= Source passage =
I wanted to transcribe this part, and talk about it. Approximately 1:09.
I have not been shy about voicing my thoughts on citizenship, so to hear them echoed in some part on a platform like this was interesting and unexpected.
What other societies is he talking about? I am most familiar with the Reconquest, where the mohammadeans were driven out of Iberia over centuries. That fits pretty well with what Prince is saying. I'm less familiar with the partition of India, by religion, then the separation of Bangladesh from Pakistan. This seems less relevant. What else is there? And what would that look like in the USA and Europe?
There's plenty to talk about from this conversation. The parts on drone warfare were particularly interesting to me, but didn't seem to fit with the rest of this post. And I'm out of time, so I post this as-is without any further commentary.
This shows a shallow understanding of the US immigration system.
Here are the common ways you can get a visa -> green card -> citizenship:
So which of these do you disapprove of, how much lower should each of them be ?
No one likes illegal immigration, so that's a moot point. The rest seem to be more so about identifying legitimate cause (actual marraige, real refugees, real need for immigrant labor) than the nature of the visa itself.

= Problem set =
1. Write out the citizenship post word for word, from "Here are the" up to and including "of them be ?".
2. Extend the post on citizenship and immigration, picking up right after its last sentence.

= Material provided =
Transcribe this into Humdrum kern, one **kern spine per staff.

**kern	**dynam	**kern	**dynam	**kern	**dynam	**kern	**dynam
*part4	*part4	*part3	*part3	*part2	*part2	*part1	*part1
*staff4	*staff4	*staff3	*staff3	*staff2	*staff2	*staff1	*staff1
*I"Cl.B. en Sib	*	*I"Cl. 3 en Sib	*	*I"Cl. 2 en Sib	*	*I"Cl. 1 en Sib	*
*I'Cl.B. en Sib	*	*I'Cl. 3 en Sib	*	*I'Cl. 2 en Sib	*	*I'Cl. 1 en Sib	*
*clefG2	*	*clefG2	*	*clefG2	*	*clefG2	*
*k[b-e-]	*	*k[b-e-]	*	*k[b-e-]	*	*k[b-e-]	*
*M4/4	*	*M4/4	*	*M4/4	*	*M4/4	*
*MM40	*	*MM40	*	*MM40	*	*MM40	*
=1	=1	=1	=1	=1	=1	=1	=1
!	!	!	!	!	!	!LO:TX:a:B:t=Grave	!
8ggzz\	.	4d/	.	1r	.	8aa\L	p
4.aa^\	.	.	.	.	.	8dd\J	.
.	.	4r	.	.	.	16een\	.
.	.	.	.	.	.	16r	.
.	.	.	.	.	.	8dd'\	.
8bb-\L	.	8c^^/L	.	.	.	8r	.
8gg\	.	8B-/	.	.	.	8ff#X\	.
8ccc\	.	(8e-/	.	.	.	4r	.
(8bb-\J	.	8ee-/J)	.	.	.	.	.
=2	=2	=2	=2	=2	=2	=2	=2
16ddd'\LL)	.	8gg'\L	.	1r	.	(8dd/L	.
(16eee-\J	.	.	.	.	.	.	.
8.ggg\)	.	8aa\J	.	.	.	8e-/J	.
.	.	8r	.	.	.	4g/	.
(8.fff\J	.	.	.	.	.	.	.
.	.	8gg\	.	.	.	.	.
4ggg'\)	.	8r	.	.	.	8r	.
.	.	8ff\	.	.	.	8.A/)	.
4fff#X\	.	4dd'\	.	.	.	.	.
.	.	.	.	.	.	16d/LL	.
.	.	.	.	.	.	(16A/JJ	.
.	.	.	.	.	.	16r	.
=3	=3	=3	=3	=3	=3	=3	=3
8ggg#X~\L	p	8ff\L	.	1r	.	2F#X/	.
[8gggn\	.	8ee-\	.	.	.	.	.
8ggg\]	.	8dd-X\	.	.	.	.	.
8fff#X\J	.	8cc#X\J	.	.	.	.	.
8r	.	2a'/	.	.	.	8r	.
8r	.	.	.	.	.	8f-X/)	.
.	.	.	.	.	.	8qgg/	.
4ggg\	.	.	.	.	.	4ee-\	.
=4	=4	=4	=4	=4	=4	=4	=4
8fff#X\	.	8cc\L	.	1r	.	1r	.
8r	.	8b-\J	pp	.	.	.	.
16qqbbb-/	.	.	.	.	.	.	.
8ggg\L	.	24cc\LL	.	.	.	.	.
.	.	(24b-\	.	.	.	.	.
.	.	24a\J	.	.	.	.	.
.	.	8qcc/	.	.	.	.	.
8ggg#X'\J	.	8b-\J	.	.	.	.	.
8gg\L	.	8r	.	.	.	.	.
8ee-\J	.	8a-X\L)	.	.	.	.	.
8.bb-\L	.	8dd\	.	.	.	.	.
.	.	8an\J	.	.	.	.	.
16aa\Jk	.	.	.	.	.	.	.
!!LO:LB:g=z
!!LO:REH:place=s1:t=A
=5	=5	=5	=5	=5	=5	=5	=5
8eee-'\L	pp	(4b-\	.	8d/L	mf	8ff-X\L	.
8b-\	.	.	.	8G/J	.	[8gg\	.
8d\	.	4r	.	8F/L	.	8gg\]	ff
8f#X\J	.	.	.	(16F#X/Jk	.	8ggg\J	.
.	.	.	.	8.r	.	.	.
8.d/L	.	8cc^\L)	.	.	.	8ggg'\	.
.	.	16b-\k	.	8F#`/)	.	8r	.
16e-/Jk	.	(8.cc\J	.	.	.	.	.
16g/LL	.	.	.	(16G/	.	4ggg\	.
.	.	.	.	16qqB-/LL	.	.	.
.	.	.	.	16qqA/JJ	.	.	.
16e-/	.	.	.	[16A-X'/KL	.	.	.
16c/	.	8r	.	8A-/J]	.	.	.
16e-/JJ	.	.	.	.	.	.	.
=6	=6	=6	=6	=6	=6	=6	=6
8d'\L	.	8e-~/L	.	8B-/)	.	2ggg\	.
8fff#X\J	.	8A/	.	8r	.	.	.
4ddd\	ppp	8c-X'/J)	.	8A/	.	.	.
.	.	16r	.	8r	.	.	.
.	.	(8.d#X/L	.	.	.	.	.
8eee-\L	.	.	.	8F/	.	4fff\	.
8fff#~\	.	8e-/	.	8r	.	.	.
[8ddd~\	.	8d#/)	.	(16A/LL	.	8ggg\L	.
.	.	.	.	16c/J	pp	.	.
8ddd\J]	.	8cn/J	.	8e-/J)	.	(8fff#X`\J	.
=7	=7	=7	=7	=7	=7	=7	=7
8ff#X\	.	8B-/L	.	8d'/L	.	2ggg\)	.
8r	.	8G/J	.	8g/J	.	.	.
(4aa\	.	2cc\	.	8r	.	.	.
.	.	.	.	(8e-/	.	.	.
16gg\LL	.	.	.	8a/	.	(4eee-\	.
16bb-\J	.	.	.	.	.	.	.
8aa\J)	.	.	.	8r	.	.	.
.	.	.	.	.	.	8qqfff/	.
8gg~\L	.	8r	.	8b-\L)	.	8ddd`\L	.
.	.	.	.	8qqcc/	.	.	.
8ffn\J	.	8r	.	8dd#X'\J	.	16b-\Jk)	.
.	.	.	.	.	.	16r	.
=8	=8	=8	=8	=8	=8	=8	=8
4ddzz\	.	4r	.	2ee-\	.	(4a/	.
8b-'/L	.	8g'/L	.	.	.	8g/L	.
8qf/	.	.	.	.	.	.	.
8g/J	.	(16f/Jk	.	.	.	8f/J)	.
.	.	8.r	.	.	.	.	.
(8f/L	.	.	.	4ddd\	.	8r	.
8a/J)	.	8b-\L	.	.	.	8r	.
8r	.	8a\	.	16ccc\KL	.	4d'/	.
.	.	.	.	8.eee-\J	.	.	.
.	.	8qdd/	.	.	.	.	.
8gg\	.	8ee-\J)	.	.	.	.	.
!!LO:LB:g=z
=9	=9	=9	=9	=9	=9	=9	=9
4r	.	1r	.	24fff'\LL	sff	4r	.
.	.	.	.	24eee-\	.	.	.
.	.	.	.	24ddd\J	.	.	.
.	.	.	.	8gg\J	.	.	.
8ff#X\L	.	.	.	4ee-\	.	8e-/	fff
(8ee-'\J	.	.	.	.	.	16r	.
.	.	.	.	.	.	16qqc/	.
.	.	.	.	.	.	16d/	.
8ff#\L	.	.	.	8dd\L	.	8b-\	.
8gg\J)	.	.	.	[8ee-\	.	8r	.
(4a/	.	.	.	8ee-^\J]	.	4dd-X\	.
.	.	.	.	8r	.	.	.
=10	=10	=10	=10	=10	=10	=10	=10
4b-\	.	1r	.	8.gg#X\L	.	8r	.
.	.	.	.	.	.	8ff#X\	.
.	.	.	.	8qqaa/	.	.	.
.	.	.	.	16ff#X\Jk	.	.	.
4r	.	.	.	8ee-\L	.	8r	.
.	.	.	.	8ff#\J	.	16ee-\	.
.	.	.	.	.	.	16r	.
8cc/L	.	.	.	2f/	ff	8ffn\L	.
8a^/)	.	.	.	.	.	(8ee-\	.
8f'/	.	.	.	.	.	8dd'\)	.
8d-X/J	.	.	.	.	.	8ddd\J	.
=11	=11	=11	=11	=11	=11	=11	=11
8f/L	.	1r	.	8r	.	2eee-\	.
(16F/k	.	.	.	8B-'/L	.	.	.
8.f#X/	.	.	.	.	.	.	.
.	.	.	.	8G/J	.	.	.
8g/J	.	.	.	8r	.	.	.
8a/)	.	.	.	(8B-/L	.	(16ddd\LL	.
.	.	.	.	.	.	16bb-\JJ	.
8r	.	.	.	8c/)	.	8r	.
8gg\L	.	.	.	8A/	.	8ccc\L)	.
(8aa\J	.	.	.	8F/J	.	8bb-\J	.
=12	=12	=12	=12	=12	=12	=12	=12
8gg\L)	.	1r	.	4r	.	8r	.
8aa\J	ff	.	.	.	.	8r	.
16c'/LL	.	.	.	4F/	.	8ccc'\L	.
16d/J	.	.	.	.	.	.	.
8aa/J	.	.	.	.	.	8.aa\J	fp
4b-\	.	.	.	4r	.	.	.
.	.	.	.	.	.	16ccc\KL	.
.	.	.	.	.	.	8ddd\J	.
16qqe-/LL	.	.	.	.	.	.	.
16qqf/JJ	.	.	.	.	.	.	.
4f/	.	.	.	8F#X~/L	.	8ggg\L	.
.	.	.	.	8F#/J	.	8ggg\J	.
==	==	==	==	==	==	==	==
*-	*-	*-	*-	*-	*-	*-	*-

= Outputs in order =
1.
Here are the common ways you can get a visa -> green card -> citizenship:
So which of these do you disapprove of, how much lower should each of them be ?

2.
I think everyone would prefer if those illegal immigrants were legal immigrants, but there are some people who's order of preferences are legal immigrants > illegal immigrants > fewer/no immigrants, and some people who are fewer/no immigrants > legal immigrants > illegal immigrants.
Who are the people whose preference is "legal immigratns > illegal immigrants > fewer/no immigrants"?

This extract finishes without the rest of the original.